Adiabatic Quantum Graph Matching with Permutation Matrix Constraints

TL;DR

This paper introduces a quantum computing approach to solve complex 3D shape and image matching problems by reformulating them as unconstrained optimization problems suitable for quantum hardware, enhancing robustness and scalability.

Contribution

It proposes novel reformulations of quadratic assignment problems with permutation constraints for quantum hardware, focusing on spectral gap optimization to improve solution quality.

Findings

Reformulations increase robustness over penalty methods

Experiments on D-Wave quantum hardware demonstrate feasibility

Potential for scaling to higher dimensions in future quantum architectures

Abstract

Matching problems on 3D shapes and images are challenging as they are frequently formulated as combinatorial quadratic assignment problems (QAPs) with permutation matrix constraints, which are NP-hard. In this work, we address such problems with emerging quantum computing technology and propose several reformulations of QAPs as unconstrained problems suitable for efficient execution on quantum hardware. We investigate several ways to inject permutation matrix constraints in a quadratic unconstrained binary optimization problem which can be mapped to quantum hardware. We focus on obtaining a sufficient spectral gap, which further increases the probability to measure optimal solutions and valid permutation matrices in a single run.
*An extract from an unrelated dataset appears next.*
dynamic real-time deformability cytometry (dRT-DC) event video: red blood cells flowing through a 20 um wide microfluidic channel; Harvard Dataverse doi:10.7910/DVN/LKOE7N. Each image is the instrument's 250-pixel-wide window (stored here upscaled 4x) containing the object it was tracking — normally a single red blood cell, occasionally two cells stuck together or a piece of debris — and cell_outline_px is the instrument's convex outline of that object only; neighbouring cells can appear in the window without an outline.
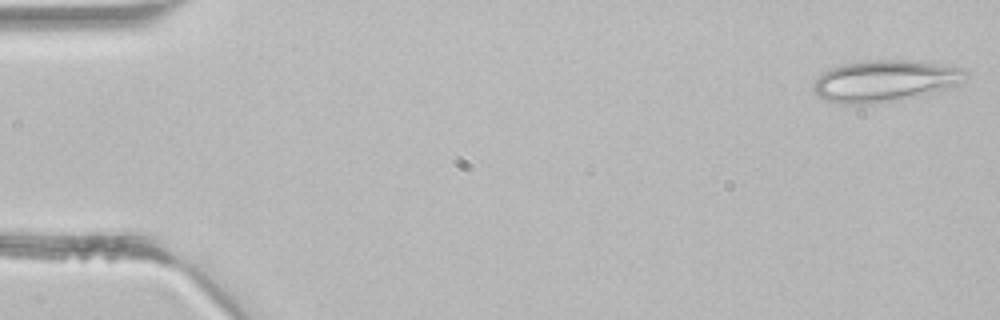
{"species": "common noctule bat (a hibernating species)", "species_latin": "Nyctalus noctula", "temperature_condition": "room temperature", "stored_images_in_passage": 4, "camera_frame_rate_fps": 3000, "um_per_image_px": 0.085, "animal": {"sex": "male", "body_mass_g": 21.5, "forearm_length_mm": 52.0}, "frame": {"image": 1, "passage_image": 1, "time_ms": 0.0, "image_size_px": [1000, 320], "cell_outline_px": [[968, 76], [964, 80], [952, 88], [872, 104], [840, 104], [824, 100], [816, 96], [812, 92], [812, 84], [816, 76], [820, 72], [844, 64], [876, 60], [904, 60], [960, 68], [968, 72]], "centroid_in_image_um": [75.11, 6.89], "position_along_channel_um": 9.9, "area_um2": 36.59}}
We perform our experiments on the quantum computer D-Wave 2000Q (2^11 qubits, adiabatic). Despite the observed discrepancy between simulated adiabatic quantum computing and execution on real quantum hardware, our reformulation of permutation matrix constraints increases the robustness of the numerical computations over other penalty approaches in our experiments. The proposed algorithm has the potential to scale to higher dimensions on future quantum computing architectures, which opens up multiple new directions for solving matching problems in 3D computer vision and graphics.